When these two multiplicities match for every eigenvalue, the matrix is diagonalizable, meaning you can rewrite it in a simpler diagonal form using a basis made entirely of eigenvectors. When the geometric multiplicity falls short of the algebraic multiplicity for even one eigenvalue, the matrix is called defective and cannot be diagonalized. This distinction matters in applications because diagonalizable matrices are far easier to work with: raising them to powers, computing exponentials, and analyzing long-term behavior all become straightforward.
What an Eigenspace Looks Like Geometrically
Think of a linear transformation as warping space: stretching it in some directions, compressing it in others, maybe flipping it. The eigenspaces are the directions that survive the transformation without rotating. They might get longer or shorter, or reverse direction, but they stay on the same line (or plane, or hyperplane) they started on.
A 3×3 matrix could have a one-dimensional eigenspace (a line of vectors all scaled by the same factor), a two-dimensional eigenspace (an entire plane of vectors scaled by the same factor), or even a three-dimensional eigenspace if the matrix is just a uniform scaling in every direction. The richer the eigenspaces, the simpler the transformation’s behavior.
Why Eigenspaces Matter in Practice
Eigenspaces aren’t just an abstract classroom exercise. They underpin some of the most widely used techniques in data science, engineering, and applied mathematics.
In principal component analysis (PCA), you compute the eigenvalues and eigenvectors of a dataset’s covariance matrix. The eigenvectors point in the directions of greatest variance in the data, and the eigenvalues tell you how much variance each direction captures. Ranking eigenvectors by their eigenvalues lets you keep only the most informative directions and discard the rest, compressing a dataset with dozens or hundreds of variables down to a handful of principal components that retain most of the original information. Each principal component is an eigenvector, and the subspace they span is an eigenspace of the covariance matrix.
Web search ranking uses the same idea at a massive scale. Google’s original PageRank algorithm modeled the internet as a giant matrix of link relationships and computed its dominant eigenvector: the eigenvector with the largest eigenvalue. The entries of that vector became the importance scores for every webpage. The eigenspace associated with that top eigenvalue contained the ranking information for the entire web.
In physics and engineering, eigenspaces describe the natural modes of vibrating structures, the stable energy states of quantum systems, and the long-term behavior of dynamical systems. Wherever a system can be described by a matrix acting repeatedly on a state, eigenspaces identify the directions that behave in the simplest, most predictable way.
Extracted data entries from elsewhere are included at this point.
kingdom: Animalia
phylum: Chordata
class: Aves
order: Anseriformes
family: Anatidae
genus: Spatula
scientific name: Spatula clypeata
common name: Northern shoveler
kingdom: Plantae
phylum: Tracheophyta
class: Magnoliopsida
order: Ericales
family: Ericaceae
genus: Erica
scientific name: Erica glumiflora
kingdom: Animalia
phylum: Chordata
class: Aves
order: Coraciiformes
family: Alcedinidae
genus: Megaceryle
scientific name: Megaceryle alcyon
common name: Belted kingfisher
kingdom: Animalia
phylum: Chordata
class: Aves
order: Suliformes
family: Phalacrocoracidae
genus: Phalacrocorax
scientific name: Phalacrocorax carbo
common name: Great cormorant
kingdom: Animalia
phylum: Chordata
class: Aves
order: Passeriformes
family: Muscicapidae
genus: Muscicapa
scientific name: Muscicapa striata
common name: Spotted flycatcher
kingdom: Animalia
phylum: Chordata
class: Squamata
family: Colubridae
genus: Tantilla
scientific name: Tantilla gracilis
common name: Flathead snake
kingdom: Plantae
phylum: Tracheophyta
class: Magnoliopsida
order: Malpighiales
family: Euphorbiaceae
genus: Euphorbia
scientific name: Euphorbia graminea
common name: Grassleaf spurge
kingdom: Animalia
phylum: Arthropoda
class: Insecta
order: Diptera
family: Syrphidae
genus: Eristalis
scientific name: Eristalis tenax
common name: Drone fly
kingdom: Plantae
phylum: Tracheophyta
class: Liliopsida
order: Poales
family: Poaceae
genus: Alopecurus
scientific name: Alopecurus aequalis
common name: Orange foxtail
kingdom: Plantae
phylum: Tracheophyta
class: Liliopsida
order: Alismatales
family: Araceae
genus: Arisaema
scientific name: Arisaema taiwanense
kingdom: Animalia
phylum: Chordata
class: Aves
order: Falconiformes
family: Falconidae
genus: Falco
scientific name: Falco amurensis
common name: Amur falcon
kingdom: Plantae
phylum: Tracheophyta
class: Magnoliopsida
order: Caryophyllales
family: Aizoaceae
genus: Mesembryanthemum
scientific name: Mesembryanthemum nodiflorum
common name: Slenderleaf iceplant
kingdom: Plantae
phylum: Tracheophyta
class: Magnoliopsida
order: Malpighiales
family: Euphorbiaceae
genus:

Eigenspace vs. Eigenvector
A common point of confusion: an eigenvector is a single nonzero vector; an eigenspace is the entire subspace generated by all eigenvectors sharing the same eigenvalue. If a matrix has two independent eigenvectors both associated with λ = 3, neither one alone is the eigenspace. The eigenspace is the plane (or line, or higher-dimensional flat) spanned by all of them together. Any nonzero vector in that subspace is an eigenvector for λ = 3, and there are infinitely many such vectors. The eigenspace packages them into one coherent geometric object.